Vanessa’s lawyer has tried to negotiate a plea deal, but the DA’s office has refused anything less than significant prison time. They want this to go to trial. My parents’ case will be heard in July. Their lawyer is arguing that they didn’t understand the severity of the situation, that they’re elderly and confused, that they shouldn’t be held responsible for their daughter’s actions.
It’s pathetic watching them play victims after what they did. The civil suits are still pending. Janet Peterson filed against Vanessa, my parents, and Uncle Howard for damages covering Emma’s medical bills, future surgeries, therapy costs, and pain and suffering. The total claim is $3.2 million. We’ll probably never collect most of it, but I want the judgment on record.
I wanted to follow them forever. Janet was brilliant in her strategy. She didn’t just file a straightforward personal injury suit. She filed separate claims for emotional distress, loss of familiar relationships, intentional infliction of emotional harm, and civil conspiracy. Each claim required my family members to hire separate attorneys because their interests conflicted.

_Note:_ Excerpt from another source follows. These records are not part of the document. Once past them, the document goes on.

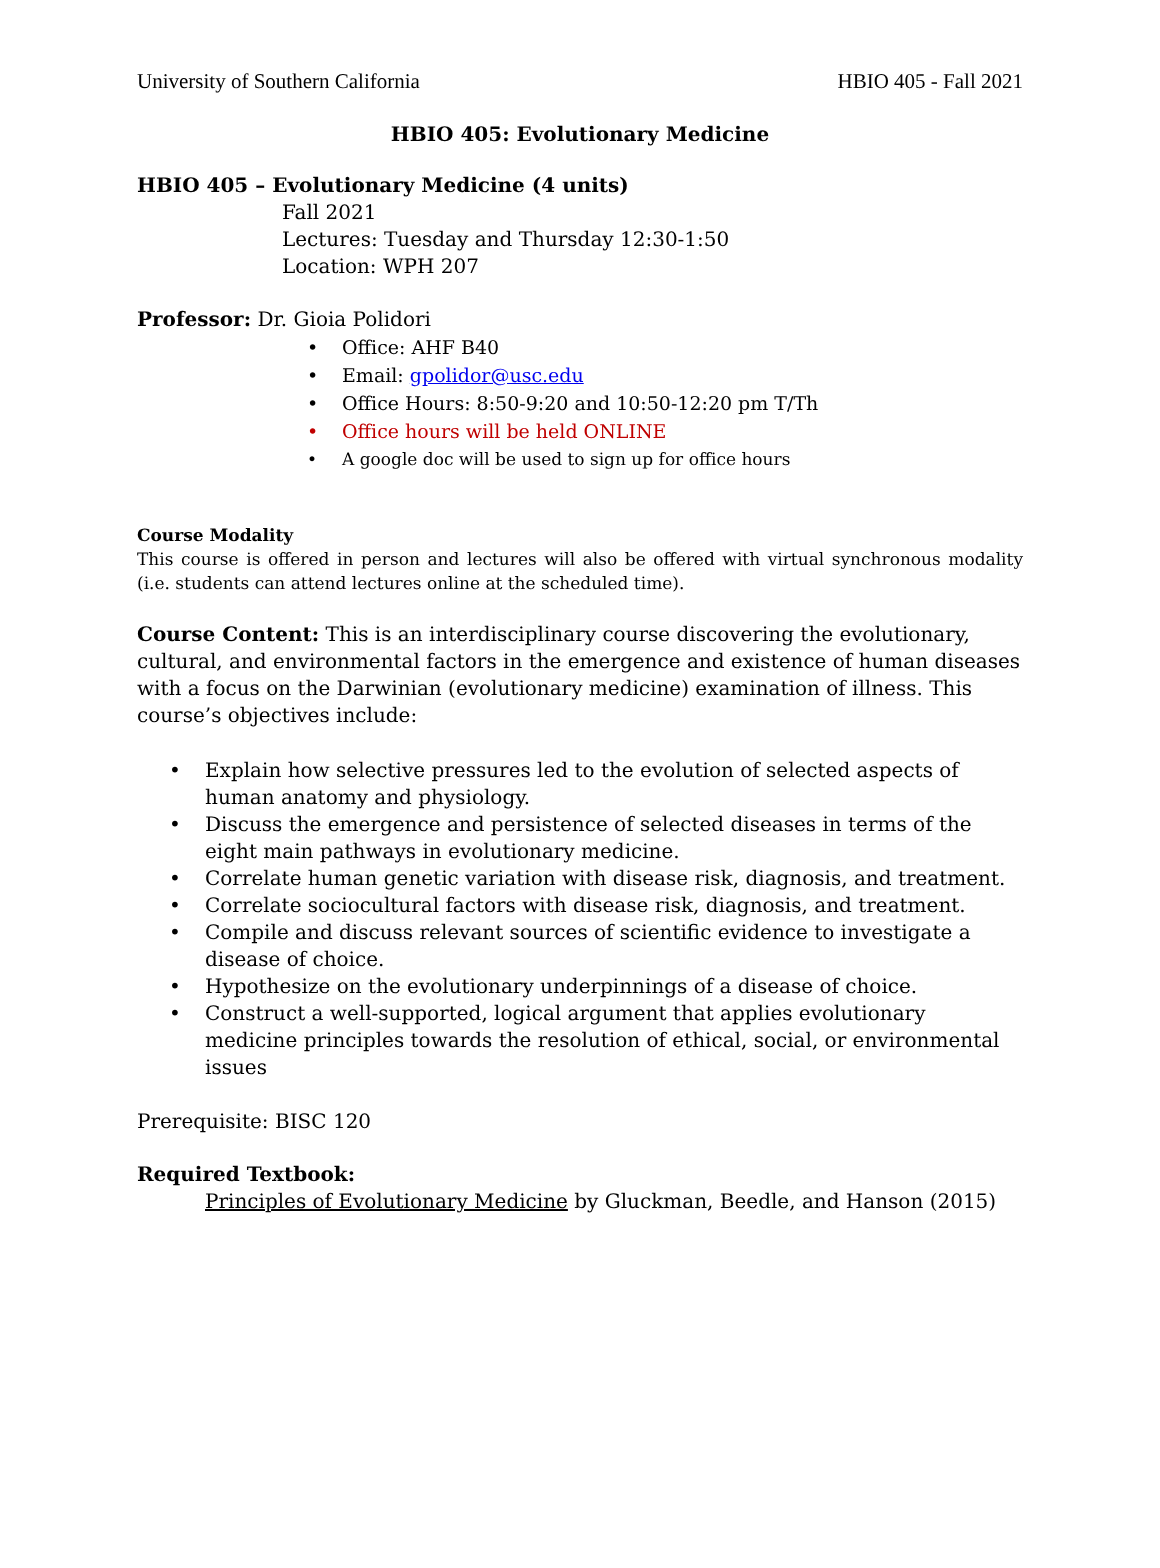University of Southern California HBIO 405 - Fall 2021
HBIO 405: Evolutionary Medicine
HBIO 405 – Evolutionary Medicine (4 units)
Fall 2021
Lectures: Tuesday and Thursday 12:30-1:50
Location: WPH 207
Professor: Dr. Gioia Polidori
• Office: AHF B40
• Email: gpolidor@usc.edu
• Office Hours: 8:50-9:20 and 10:50-12:20 pm T/Th
• Office hours will be held ONLINE
• A google doc will be used to sign up for office hours
Course Modality
This course is offered in person and lectures will also be offered with virtual synchronous modality (i.e. students can attend lectures online at the scheduled time).
Course Content: This is an interdisciplinary course discovering the evolutionary, cultural, and environmental factors in the emergence and existence of human diseases with a focus on the Darwinian (evolutionary medicine) examination of illness. This course’s objectives include:
• Explain how selective pressures led to the evolution of selected aspects of human anatomy and physiology.
• Discuss the emergence and persistence of selected diseases in terms of the eight main pathways in evolutionary medicine.
• Correlate human genetic variation with disease risk, diagnosis, and treatment.
• Correlate sociocultural factors with disease risk, diagnosis, and treatment.
• Compile and discuss relevant sources of scientific evidence to investigate a disease of choice.
• Hypothesize on the evolutionary underpinnings of a disease of choice.
• Construct a well-supported, logical argument that applies evolutionary medicine principles towards the resolution of ethical, social, or environmental issues
Prerequisite: BISC 120
Required Textbook:
Principles of Evolutionary Medicine by Gluckman, Beedle, and Hanson (2015)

Vanessa’s lawyer wanted to blame my parents for not supervising properly. My parents lawyer wanted to blame Vanessa for acting independently. Uncle Howard’s lawyer wanted to distance him from everyone. “This is what we call scorched earth litigation,” Janet explained during one of our strategy sessions. “We’re not just seeking damages.
We’re making them fight each other. We’re ensuring they can never present a united front again. Every deposition, every discovery request, every motion, it’s designed to expose their dysfunction and force them to betray each other to save themselves.” During Vanessa’s deposition, her lawyer tried to argue she’d been under extreme stress, that Lily had special dietary needs, that she’d reacted out of protective maternal instinct when she saw Emma at Lily’s place setting.